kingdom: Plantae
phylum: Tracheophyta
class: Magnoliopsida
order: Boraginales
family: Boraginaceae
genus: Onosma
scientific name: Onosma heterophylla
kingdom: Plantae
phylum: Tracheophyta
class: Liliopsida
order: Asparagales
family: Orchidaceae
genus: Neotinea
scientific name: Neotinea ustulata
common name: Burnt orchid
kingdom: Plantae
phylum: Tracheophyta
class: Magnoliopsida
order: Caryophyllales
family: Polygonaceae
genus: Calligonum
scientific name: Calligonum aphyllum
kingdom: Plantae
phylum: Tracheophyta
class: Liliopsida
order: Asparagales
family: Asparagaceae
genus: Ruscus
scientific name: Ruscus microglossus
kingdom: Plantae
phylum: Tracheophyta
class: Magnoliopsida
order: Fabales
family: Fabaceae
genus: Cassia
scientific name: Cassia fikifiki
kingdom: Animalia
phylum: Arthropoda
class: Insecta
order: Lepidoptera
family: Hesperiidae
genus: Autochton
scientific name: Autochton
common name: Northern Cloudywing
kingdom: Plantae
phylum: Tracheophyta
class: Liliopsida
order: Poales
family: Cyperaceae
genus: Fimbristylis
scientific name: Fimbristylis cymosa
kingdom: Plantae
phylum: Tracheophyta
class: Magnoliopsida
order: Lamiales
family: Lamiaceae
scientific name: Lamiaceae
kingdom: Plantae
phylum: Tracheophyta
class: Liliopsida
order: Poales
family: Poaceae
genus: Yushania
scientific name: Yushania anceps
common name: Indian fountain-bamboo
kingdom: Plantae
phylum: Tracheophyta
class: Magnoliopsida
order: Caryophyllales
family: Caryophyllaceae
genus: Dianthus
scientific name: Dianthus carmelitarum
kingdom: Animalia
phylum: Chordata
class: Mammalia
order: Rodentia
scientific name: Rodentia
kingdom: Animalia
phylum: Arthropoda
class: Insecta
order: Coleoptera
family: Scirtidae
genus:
++++++++++++++++++++
### Work to complete
Swap "scientific name" for "Latin name" everywhere in the data above, and keep every other line as it is.

### Solution to this task
kingdom: Plantae
phylum: Tracheophyta
class: Magnoliopsida
order: Boraginales
family: Boraginaceae
genus: Onosma
Latin name: Onosma heterophylla
kingdom: Plantae
phylum: Tracheophyta
class: Liliopsida
order: Asparagales
family: Orchidaceae
genus: Neotinea
Latin name: Neotinea ustulata
common name: Burnt orchid
kingdom: Plantae
phylum: Tracheophyta
class: Magnoliopsida
order: Caryophyllales
family: Polygonaceae
genus: Calligonum
Latin name: Calligonum aphyllum
kingdom: Plantae
phylum: Tracheophyta
class: Liliopsida
order: Asparagales
family: Asparagaceae
genus: Ruscus
Latin name: Ruscus microglossus
kingdom: Plantae
phylum: Tracheophyta
class: Magnoliopsida
order: Fabales
family: Fabaceae
genus: Cassia
Latin name: Cassia fikifiki
kingdom: Animalia
phylum: Arthropoda
class: Insecta
order: Lepidoptera
family: Hesperiidae
genus: Autochton
Latin name: Autochton
common name: Northern Cloudywing
kingdom: Plantae
phylum: Tracheophyta
class: Liliopsida
order: Poales
family: Cyperaceae
genus: Fimbristylis
Latin name: Fimbristylis cymosa
kingdom: Plantae
phylum: Tracheophyta
class: Magnoliopsida
order: Lamiales
family: Lamiaceae
Latin name: Lamiaceae
kingdom: Plantae
phylum: Tracheophyta
class: Liliopsida
order: Poales
family: Poaceae
genus: Yushania
Latin name: Yushania anceps
common name: Indian fountain-bamboo
kingdom: Plantae
phylum: Tracheophyta
class: Magnoliopsida
order: Caryophyllales
family: Caryophyllaceae
genus: Dianthus
Latin name: Dianthus carmelitarum
kingdom: Animalia
phylum: Chordata
class: Mammalia
order: Rodentia
Latin name: Rodentia
kingdom: Animalia
phylum: Arthropoda
class: Insecta
order: Coleoptera
family: Scirtidae
genus:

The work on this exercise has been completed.